[Stored data entries]

****************

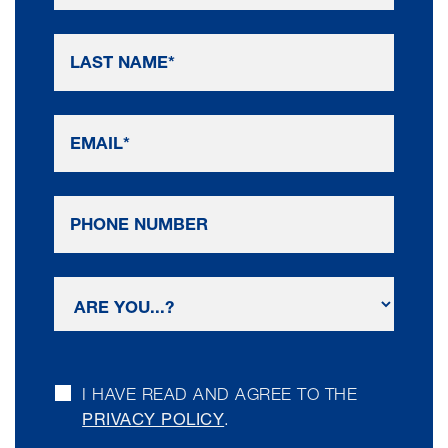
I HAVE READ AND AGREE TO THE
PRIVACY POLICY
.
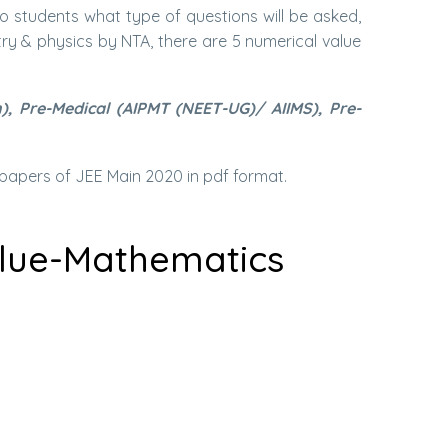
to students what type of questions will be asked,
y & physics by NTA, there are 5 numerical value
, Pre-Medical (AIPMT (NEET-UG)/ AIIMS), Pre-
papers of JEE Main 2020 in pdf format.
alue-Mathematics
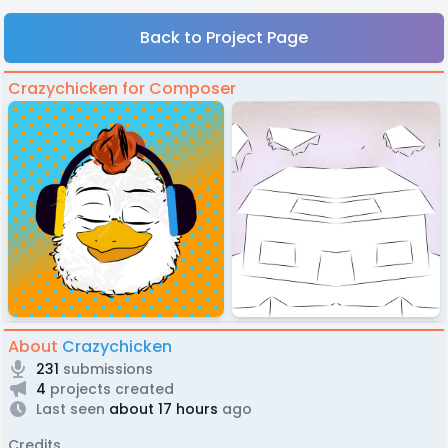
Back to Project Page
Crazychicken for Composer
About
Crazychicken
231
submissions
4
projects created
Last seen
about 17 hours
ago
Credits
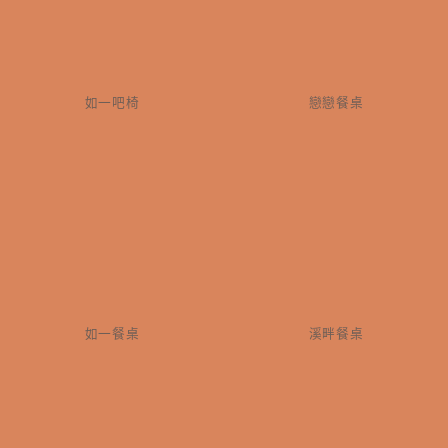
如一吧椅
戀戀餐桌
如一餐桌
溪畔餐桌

****************

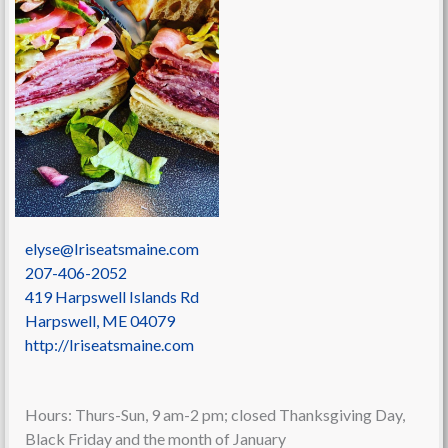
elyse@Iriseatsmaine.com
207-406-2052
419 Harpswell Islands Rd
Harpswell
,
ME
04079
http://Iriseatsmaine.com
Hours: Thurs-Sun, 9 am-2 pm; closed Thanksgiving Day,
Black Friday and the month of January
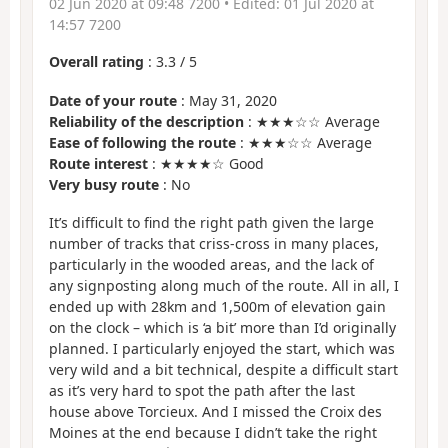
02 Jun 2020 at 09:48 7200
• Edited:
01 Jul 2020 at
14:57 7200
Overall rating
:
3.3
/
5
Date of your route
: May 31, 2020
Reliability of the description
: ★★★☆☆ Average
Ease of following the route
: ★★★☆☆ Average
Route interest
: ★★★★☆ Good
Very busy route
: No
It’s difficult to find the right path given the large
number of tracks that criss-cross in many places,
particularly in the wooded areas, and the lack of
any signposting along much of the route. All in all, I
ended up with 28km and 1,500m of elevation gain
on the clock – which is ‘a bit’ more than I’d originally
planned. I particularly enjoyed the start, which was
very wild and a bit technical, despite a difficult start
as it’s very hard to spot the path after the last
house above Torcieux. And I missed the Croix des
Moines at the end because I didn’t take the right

****************

» **PROBLEM REQUIREMENTS**
Once you reach the line with "house above Torcieux." in the data above, copy it and every line after it exactly, up to and including the line with "Moines at the".

» **RESPONSE TO THIS EXERCISE**
house above Torcieux. And I missed the Croix des
Moines at the end because I didn’t take the right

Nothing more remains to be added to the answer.